Danny Kaye, like most genuine comedians, is at his best as a scat-back, alone in an open field. As soon as the blockers form in front of him and the routine plays have to be run off, he either loses interest in the game or trips over his won teammates. Mr. Kaye and other producers of "Knock on Wood," while apparently aware of this fact, were too obeisant to the traditions of Plot to take full advantage of it. The result is a picture which is funnier than most, but never so funny as it could have been.
The trouble with the plot is that it is completely ludicrous and yet no one involved in the picture, either actor or writer, seems to consider it anything but deadly serious.
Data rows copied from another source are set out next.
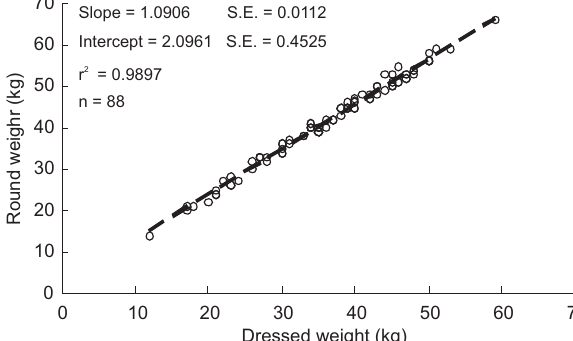
Figure 2. Linear relationship between dressed weight and round weight for yellowfin tuna in the eastern and central Pacific Ocean from February to November 2006.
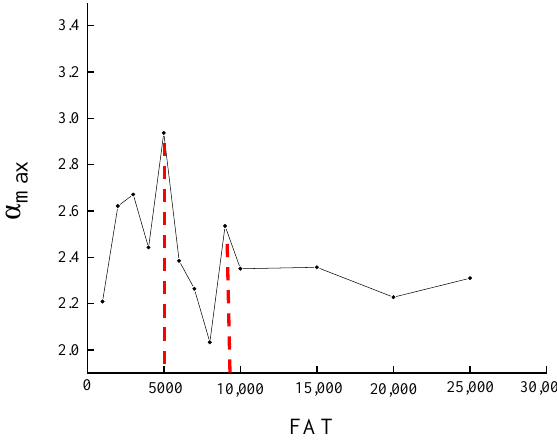
Figure 8. The change of α max vs. FAT (Hubei Province) . Table 7. Calculated parameters of the multifractal method (Hubei Province).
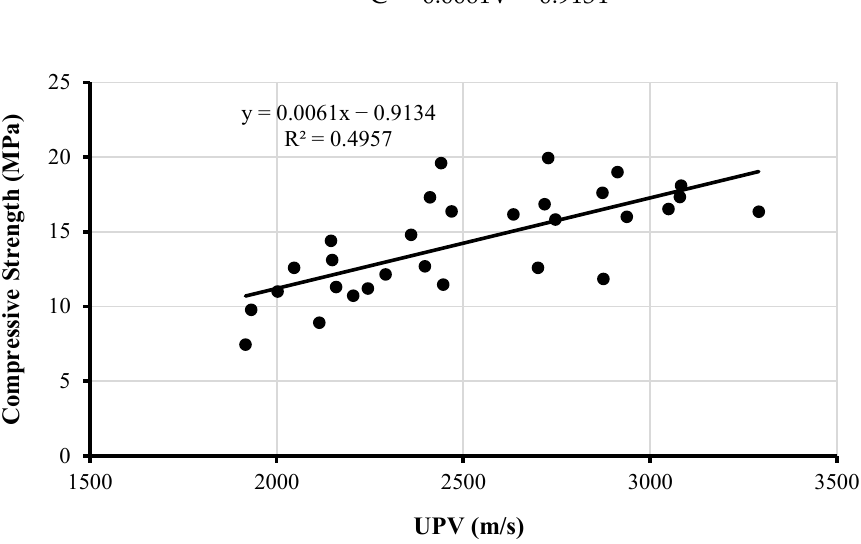
Figure 13. Old bricks combined data.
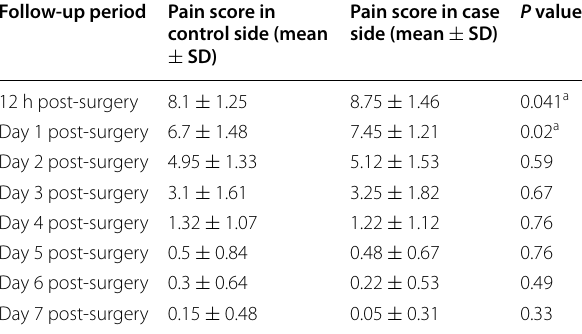
SD standard deviation a Statistically significant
In their better efforts the Marx brothers, for example, were ensnared in some of the most tangled creations ever conjured up by ulcer-ridden, psychotic screen-writers; the movies were masterpieces nevertheless because no attempt was made to establishing continuity, plausibility, or any other of the rules of scripting.
In "Knock on Wood," Kaye plays an American ventriloquist who, while touring Europe, becomes the unwitting carrier of a set of horrendously important atomic blueprints. Since not only the original owners of these plans (Our Side), but also two competing sets of Middle European badmen are after the documents, Kaye soon assumes the position of the rabbit in a greyhound race. The epic chases and subtrefuges which result, however, have their edges dulled by limp globs of plot which necessarily precede and follow each comedy sequence.
Even more embarrassing and stultifying, however, is the attempt to give the ventriloquist dimensions as a character by giving him a psychosis which prevents him from marrying the women he falls in love with this boresome idea is not abandoned as soon as the action is underway, but instead is followed through down to the last guilt complex. The audience is shown a sodium amytal treatment, a flashback to the patient's youth ("You see, his father and mother quarrelled..."), the patient falling in love with his beautiful young psycho-analyst, and, as a grand climax, the paient curing the psycho-analyst, of her psychosis.
But when all this clap-trap is out of the way, Kaye rides triumphantly through the rest of the picture, assuming Eton accents, Irish brogues, car salesman mannerisms, and ballet postures with equal facility. It is only too bad that the people responsible for "Knock on Wood" seemed to feel that something inherently funny could be made out of a mother fixation and some stolen atomic secrets.